» EXERCISE DESCRIPTION
Write out the entries below exactly, but only from the line containing "vfov_deg: 13.0" through the line containing "focal_mm: 6.76", and without the pictures.

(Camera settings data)
□ □ □

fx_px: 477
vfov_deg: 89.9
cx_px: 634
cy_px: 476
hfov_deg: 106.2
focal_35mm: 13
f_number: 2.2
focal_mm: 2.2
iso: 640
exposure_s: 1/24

□ □ □

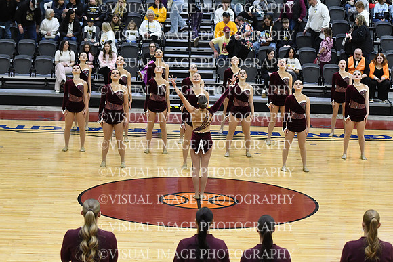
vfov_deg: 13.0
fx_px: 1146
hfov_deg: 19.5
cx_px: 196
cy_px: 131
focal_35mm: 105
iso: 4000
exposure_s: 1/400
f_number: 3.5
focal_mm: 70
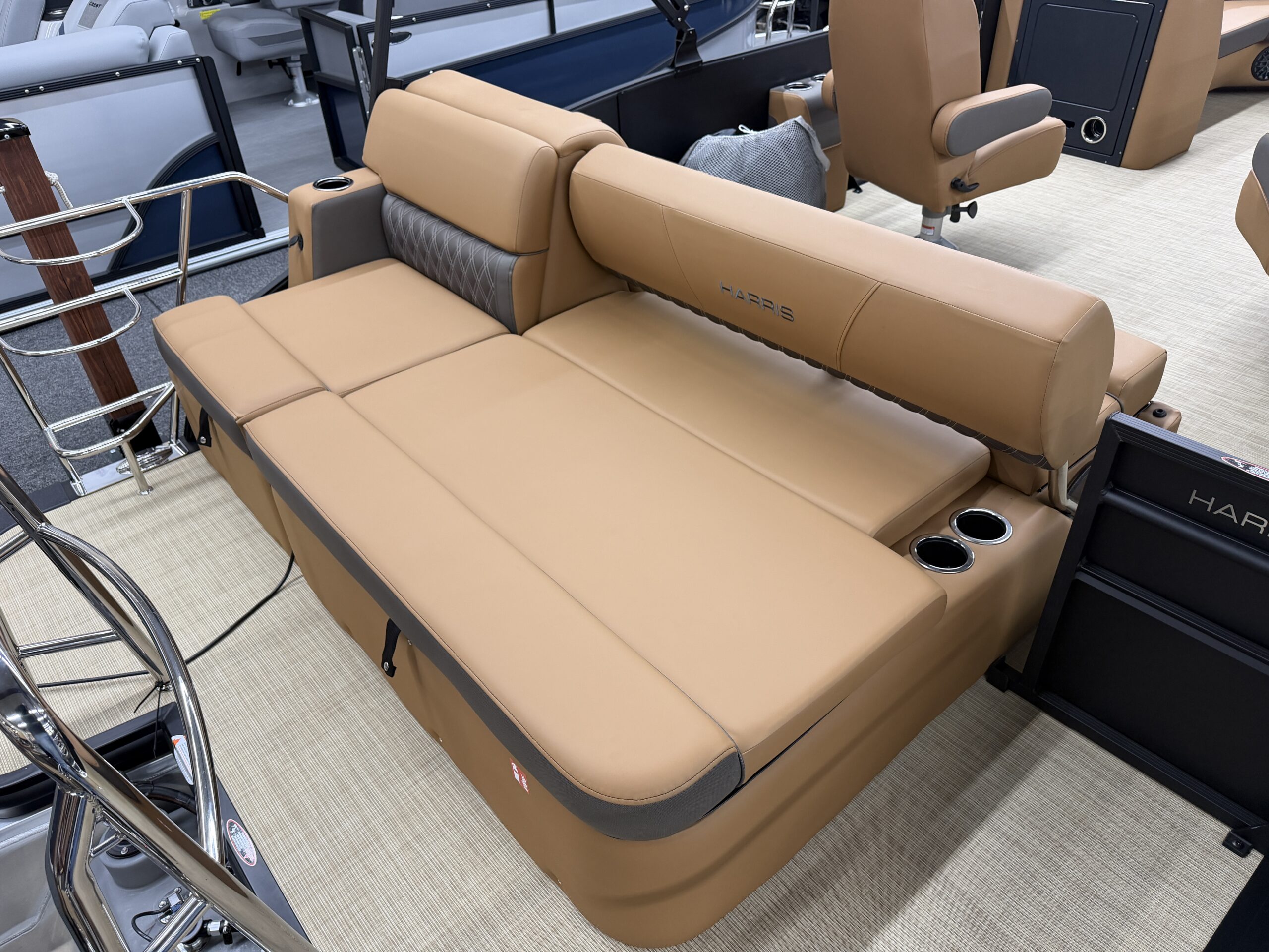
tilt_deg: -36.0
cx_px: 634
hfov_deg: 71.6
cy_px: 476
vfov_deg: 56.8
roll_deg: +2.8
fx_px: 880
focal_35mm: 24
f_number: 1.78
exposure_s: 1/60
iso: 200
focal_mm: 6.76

□ □ □

» ANSWER BELOW
vfov_deg: 13.0
fx_px: 1146
hfov_deg: 19.5
cx_px: 196
cy_px: 131
focal_35mm: 105
iso: 4000
exposure_s: 1/400
f_number: 3.5
focal_mm: 70
tilt_deg: -36.0
cx_px: 634
hfov_deg: 71.6
cy_px: 476
vfov_deg: 56.8
roll_deg: +2.8
fx_px: 880
focal_35mm: 24
f_number: 1.78
exposure_s: 1/60
iso: 200
focal_mm: 6.76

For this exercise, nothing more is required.